===== Records to use =====

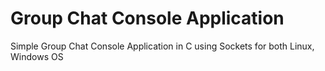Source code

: # Group Chat Console Application
Simple Group Chat Console Application in C using Sockets for both Linux, Windows OS
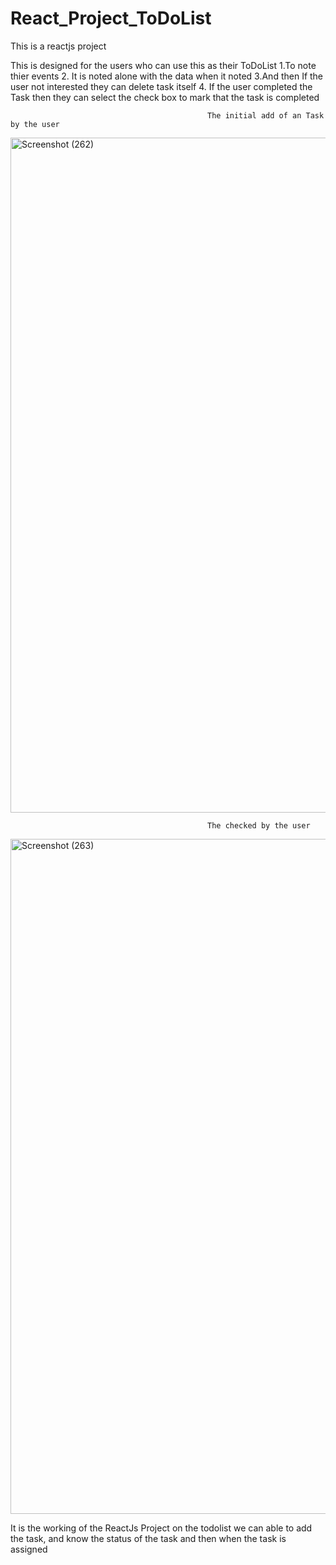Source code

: # React_Project_ToDoList
This is a reactjs project

This is designed for the users who can use this as their ToDoList 
  1.To note thier events
  2. It is noted alone with the data when it noted 
  3.And then If the user not interested they can delete task itself
  4. If the user completed the Task then they can select the check box to mark that the task is completed


                                                The initial add of an Task by the user 
  
  <img width="1920" height="1080" alt="Screenshot (262)" src="https://github.com/user-attachments/assets/4f0ae42a-4e25-4a8a-9ee8-c280be6a5d34" />


                                                The checked by the user 

  
<img width="1920" height="1080" alt="Screenshot (263)" src="https://github.com/user-attachments/assets/ffcbe346-49bc-4e3c-b0c9-6df60bf7c833" />


It is the working of the ReactJs Project on the todolist
we can able to add the task, and know the status of the task and then when the task is assigned 


  
  
  

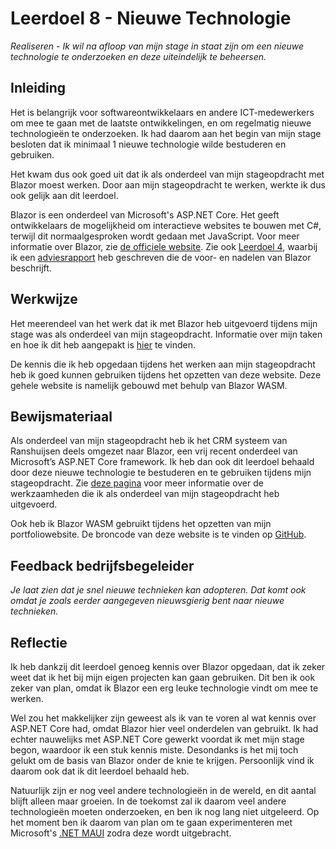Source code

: ﻿# Leerdoel 8 - Nieuwe Technologie
*Realiseren - Ik wil na afloop van mijn stage in staat zijn om een nieuwe technologie te onderzoeken en deze uiteindelijk te beheersen.*

## Inleiding

Het is belangrijk voor softwareontwikkelaars en andere ICT-medewerkers om mee te gaan met de laatste ontwikkelingen, en om regelmatig nieuwe technologieën te onderzoeken. Ik had daarom aan het begin van mijn stage besloten dat ik minimaal 1 nieuwe technologie wilde bestuderen en gebruiken.

Het kwam dus ook goed uit dat ik als onderdeel van mijn stageopdracht met Blazor moest werken. Door aan mijn stageopdracht te werken, werkte ik dus ook gelijk aan dit leerdoel.

Blazor is een onderdeel van Microsoft's ASP.NET Core. Het geeft ontwikkelaars de mogelijkheid om interactieve websites te bouwen met C#, terwijl dit normaalgesproken wordt gedaan met JavaScript. Voor meer informatie over Blazor, zie [de officiele website](https://dotnet.microsoft.com/apps/aspnet/web-apps/blazor). Zie ook [Leerdoel 4](Content/Stage3/Leerdoelen/4), waarbij ik een [adviesrapport](Content/Stage3/Bewijsmateriaal/4) heb geschreven die de voor- en nadelen van Blazor beschrijft.

## Werkwijze  
  
Het meerendeel van het werk dat ik met Blazor heb uitgevoerd tijdens mijn stage was als onderdeel van mijn stageopdracht. Informatie over mijn taken en hoe ik dit heb aangepakt is [hier](Content/Stage3/Stageopdracht) te vinden.

De kennis die ik heb opgedaan tijdens het werken aan mijn stageopdracht heb ik goed kunnen gebruiken tijdens het opzetten van deze website. Deze gehele website is namelijk gebouwd met behulp van Blazor WASM.

## Bewijsmateriaal

Als onderdeel van mijn stageopdracht heb ik het CRM systeem van Ranshuijsen deels omgezet naar Blazor, een vrij recent onderdeel van Microsoft’s ASP.NET Core framework. Ik heb dan ook dit leerdoel behaald door deze nieuwe technologie te bestuderen en te gebruiken tijdens mijn stageopdracht. Zie [deze pagina](Content/Stage3/Stageopdracht) voor meer informatie over de werkzaamheden die ik als onderdeel van mijn stageopdracht heb uitgevoerd.

Ook heb ik Blazor WASM gebruikt tijdens het opzetten van mijn portfoliowebsite. De broncode van deze website is te vinden op [GitHub](https://github.com/TehNolz/Portfolio).

## Feedback bedrijfsbegeleider
*Je laat zien dat je snel nieuwe technieken kan adopteren. Dat komt ook omdat je zoals eerder aangegeven nieuwsgierig bent naar nieuwe technieken.*

## Reflectie
Ik heb dankzij dit leerdoel genoeg kennis over Blazor opgedaan, dat ik zeker weet dat ik het bij mijn eigen projecten kan gaan gebruiken. Dit ben ik ook zeker van plan, omdat ik Blazor een erg leuke technologie vindt om mee te werken.

Wel zou het makkelijker zijn geweest als ik van te voren al wat kennis over ASP.NET Core had, omdat Blazor hier veel onderdelen van gebruikt. Ik had echter nauwelijks met ASP.NET Core gewerkt voordat ik met mijn stage begon, waardoor ik een stuk kennis miste. Desondanks is het mij toch gelukt om de basis van Blazor onder de knie te krijgen. Persoonlijk vind ik daarom ook dat ik dit leerdoel behaald heb.

Natuurlijk zijn er nog veel andere technologieën in de wereld, en dit aantal blijft alleen maar groeien. In de toekomst zal ik daarom veel andere technologieën moeten onderzoeken, en ben ik nog lang niet uitgeleerd. Op het moment ben ik daarom van plan om te gaan experimenteren met Microsoft's [.NET MAUI](https://devblogs.microsoft.com/dotnet/introducing-net-multi-platform-app-ui/) zodra deze wordt uitgebracht.
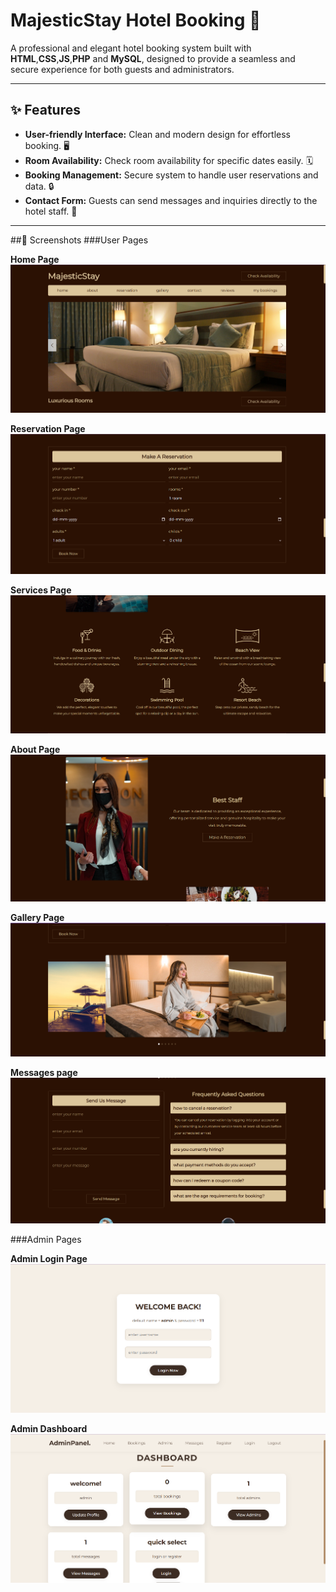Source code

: # MajesticStay Hotel Booking 🏨

A professional and elegant hotel booking system built with **HTML**,**CSS**,**JS**,**PHP** and **MySQL**, designed to provide a seamless and secure experience for both guests and administrators.

---

## ✨ Features

- **User-friendly Interface:** Clean and modern design for effortless booking. 🖥️  
- **Room Availability:** Check room availability for specific dates easily. 🗓️  
- **Booking Management:** Secure system to handle user reservations and data. 🔒  
- **Contact Form:** Guests can send messages and inquiries directly to the hotel staff. 📧  

---


##📸 Screenshots
###User Pages

**Home Page**
![MajesticStay Home Page](screenshots/home.png)

**Reservation Page**
![Reservation Page](screenshots/reservation.png)

**Services Page**
![Services Page](screenshots/services.png)

**About Page**
![About Page](screenshots/about.png)

**Gallery Page**
![Gallery Page](screenshots/gallery.png)

**Messages page**
![Send Messages](screenshots/send-messages.png)

###Admin Pages

**Admin Login Page**
![Admin Login](screenshots/admin-login.png)

**Admin Dashboard**
![Admin Dashboard](screenshots/admin-dashboard.png)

=====

● Work item: Once the pictures are set aside, please output all the data word for word.

● Solution:
Source code

: # Group Chat Console Application
Simple Group Chat Console Application in C using Sockets for both Linux, Windows OS
Source code

: # React_Project_ToDoList
This is a reactjs project

This is designed for the users who can use this as their ToDoList 
  1.To note thier events
  2. It is noted alone with the data when it noted 
  3.And then If the user not interested they can delete task itself
  4. If the user completed the Task then they can select the check box to mark that the task is completed


                                                The initial add of an Task by the user 
  
  <img width="1920" height="1080" alt="Screenshot (262)" src="https://github.com/user-attachments/assets/4f0ae42a-4e25-4a8a-9ee8-c280be6a5d34" />


                                                The checked by the user 

  
<img width="1920" height="1080" alt="Screenshot (263)" src="https://github.com/user-attachments/assets/ffcbe346-49bc-4e3c-b0c9-6df60bf7c833" />


It is the working of the ReactJs Project on the todolist
we can able to add the task, and know the status of the task and then when the task is assigned 


  
  
  

Source code

: ﻿# Leerdoel 8 - Nieuwe Technologie
*Realiseren - Ik wil na afloop van mijn stage in staat zijn om een nieuwe technologie te onderzoeken en deze uiteindelijk te beheersen.*

## Inleiding

Het is belangrijk voor softwareontwikkelaars en andere ICT-medewerkers om mee te gaan met de laatste ontwikkelingen, en om regelmatig nieuwe technologieën te onderzoeken. Ik had daarom aan het begin van mijn stage besloten dat ik minimaal 1 nieuwe technologie wilde bestuderen en gebruiken.

Het kwam dus ook goed uit dat ik als onderdeel van mijn stageopdracht met Blazor moest werken. Door aan mijn stageopdracht te werken, werkte ik dus ook gelijk aan dit leerdoel.

Blazor is een onderdeel van Microsoft's ASP.NET Core. Het geeft ontwikkelaars de mogelijkheid om interactieve websites te bouwen met C#, terwijl dit normaalgesproken wordt gedaan met JavaScript. Voor meer informatie over Blazor, zie [de officiele website](https://dotnet.microsoft.com/apps/aspnet/web-apps/blazor). Zie ook [Leerdoel 4](Content/Stage3/Leerdoelen/4), waarbij ik een [adviesrapport](Content/Stage3/Bewijsmateriaal/4) heb geschreven die de voor- en nadelen van Blazor beschrijft.

## Werkwijze  
  
Het meerendeel van het werk dat ik met Blazor heb uitgevoerd tijdens mijn stage was als onderdeel van mijn stageopdracht. Informatie over mijn taken en hoe ik dit heb aangepakt is [hier](Content/Stage3/Stageopdracht) te vinden.

De kennis die ik heb opgedaan tijdens het werken aan mijn stageopdracht heb ik goed kunnen gebruiken tijdens het opzetten van deze website. Deze gehele website is namelijk gebouwd met behulp van Blazor WASM.

## Bewijsmateriaal

Als onderdeel van mijn stageopdracht heb ik het CRM systeem van Ranshuijsen deels omgezet naar Blazor, een vrij recent onderdeel van Microsoft’s ASP.NET Core framework. Ik heb dan ook dit leerdoel behaald door deze nieuwe technologie te bestuderen en te gebruiken tijdens mijn stageopdracht. Zie [deze pagina](Content/Stage3/Stageopdracht) voor meer informatie over de werkzaamheden die ik als onderdeel van mijn stageopdracht heb uitgevoerd.

Ook heb ik Blazor WASM gebruikt tijdens het opzetten van mijn portfoliowebsite. De broncode van deze website is te vinden op [GitHub](https://github.com/TehNolz/Portfolio).

## Feedback bedrijfsbegeleider
*Je laat zien dat je snel nieuwe technieken kan adopteren. Dat komt ook omdat je zoals eerder aangegeven nieuwsgierig bent naar nieuwe technieken.*

## Reflectie
Ik heb dankzij dit leerdoel genoeg kennis over Blazor opgedaan, dat ik zeker weet dat ik het bij mijn eigen projecten kan gaan gebruiken. Dit ben ik ook zeker van plan, omdat ik Blazor een erg leuke technologie vindt om mee te werken.

Wel zou het makkelijker zijn geweest als ik van te voren al wat kennis over ASP.NET Core had, omdat Blazor hier veel onderdelen van gebruikt. Ik had echter nauwelijks met ASP.NET Core gewerkt voordat ik met mijn stage begon, waardoor ik een stuk kennis miste. Desondanks is het mij toch gelukt om de basis van Blazor onder de knie te krijgen. Persoonlijk vind ik daarom ook dat ik dit leerdoel behaald heb.

Natuurlijk zijn er nog veel andere technologieën in de wereld, en dit aantal blijft alleen maar groeien. In de toekomst zal ik daarom veel andere technologieën moeten onderzoeken, en ben ik nog lang niet uitgeleerd. Op het moment ben ik daarom van plan om te gaan experimenteren met Microsoft's [.NET MAUI](https://devblogs.microsoft.com/dotnet/introducing-net-multi-platform-app-ui/) zodra deze wordt uitgebracht.
Source code

: # MajesticStay Hotel Booking 🏨

A professional and elegant hotel booking system built with **HTML**,**CSS**,**JS**,**PHP** and **MySQL**, designed to provide a seamless and secure experience for both guests and administrators.

---

## ✨ Features

- **User-friendly Interface:** Clean and modern design for effortless booking. 🖥️  
- **Room Availability:** Check room availability for specific dates easily. 🗓️  
- **Booking Management:** Secure system to handle user reservations and data. 🔒  
- **Contact Form:** Guests can send messages and inquiries directly to the hotel staff. 📧  

---


##📸 Screenshots
###User Pages

**Home Page**
![MajesticStay Home Page](screenshots/home.png)

**Reservation Page**
![Reservation Page](screenshots/reservation.png)

**Services Page**
![Services Page](screenshots/services.png)

**About Page**
![About Page](screenshots/about.png)

**Gallery Page**
![Gallery Page](screenshots/gallery.png)

**Messages page**
![Send Messages](screenshots/send-messages.png)

###Admin Pages

**Admin Login Page**
![Admin Login](screenshots/admin-login.png)

**Admin Dashboard**
![Admin Dashboard](screenshots/admin-dashboard.png)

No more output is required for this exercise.